As well as running a herd of Angus mother cows, Zapata Ranch is also home to a conservation herd of 2,000 wild bison, who occupy a 50,000-acre pasture.
Guests are immersed in life on a working cattle and bison farm, with programmes centred around horseback riding and exploring the surrounding wetlands, sand dunes, and cottonwood groves, while learning about the role ranching plays in the conservation of the local environment.
Visitors to the ranch have the option to join wranglers and ranch staff and participate in their work caring for livestock and land. For example, they can witness how staff follow a grazing plan, to replicate the natural cycles of the American grasslands, which have evolved in tandem with large bison herds.
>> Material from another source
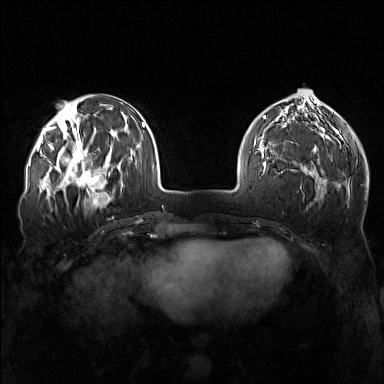
Breast MRI (dynamic contrast-enhanced), one axial slice. Position 50 of 160 along the scan axis. Dynamic contrast-enhanced series, time point 2 of 7 at this slice position (early post-contrast). 1.5 T. TE 1.8 ms, TR 5 ms. 1 mm slice thickness. 384 × 384 image matrix, field of view 340 × 340 mm. Female patient.
Outlined on this slice (semi-automatic segmentation, software-assisted and operator-edited):
- enhancing-tissue mask used for the functional tumour volume (all voxels passing the contrast-enhancement thresholds inside the analysis volume; usually the tumour): bounding box (x1, y1, x2, y2) in pixels: (57, 143, 110, 196)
Alternatively, guests can enjoy life on the ranch at their leisure, with horseback horseback rides through bison herd or around the Great Sand Dunes National Park. Tapping into the “Upskilling Escapes” trend, activities such as whitewater rafting, rock climbing, mountain hiking, ecological tours of the ranch and fly fishing can also be arranged.
Zapata Ranch’s 17-bedroom lodge dates back to the 1800s, featuring rustic south-western décor. The gourmet dining experience at the ranch uses local produce and meats, including bison from the ranch’s herd, wild caught trout from the Arkansas River just a few miles away, and herb roasted carrots from local farmers cooked over wood grown on the property.
For breakfast, there’s made-to-order pancakes, fresh fruit, bacon, fig and cheese toast and frittatas, and bagged lunches to take away for the day’s activities.
Zapata Ranch is open from March to October, and horseback riders of all levels are welcome.
Meanwhile, luxury adventure company Pelorus is also offering a travel experience where guests ride alongside traditional Llaneros herdsmen in Colombia, learning about their centuries-old traditions and skills.
Embarking on a ten-day horseback journey across the Sierra Nevada de Santa Marta mountain range, travellers cross wetlands, learn how to lasso cattle, and spend the evenings star-gazing around the campfire.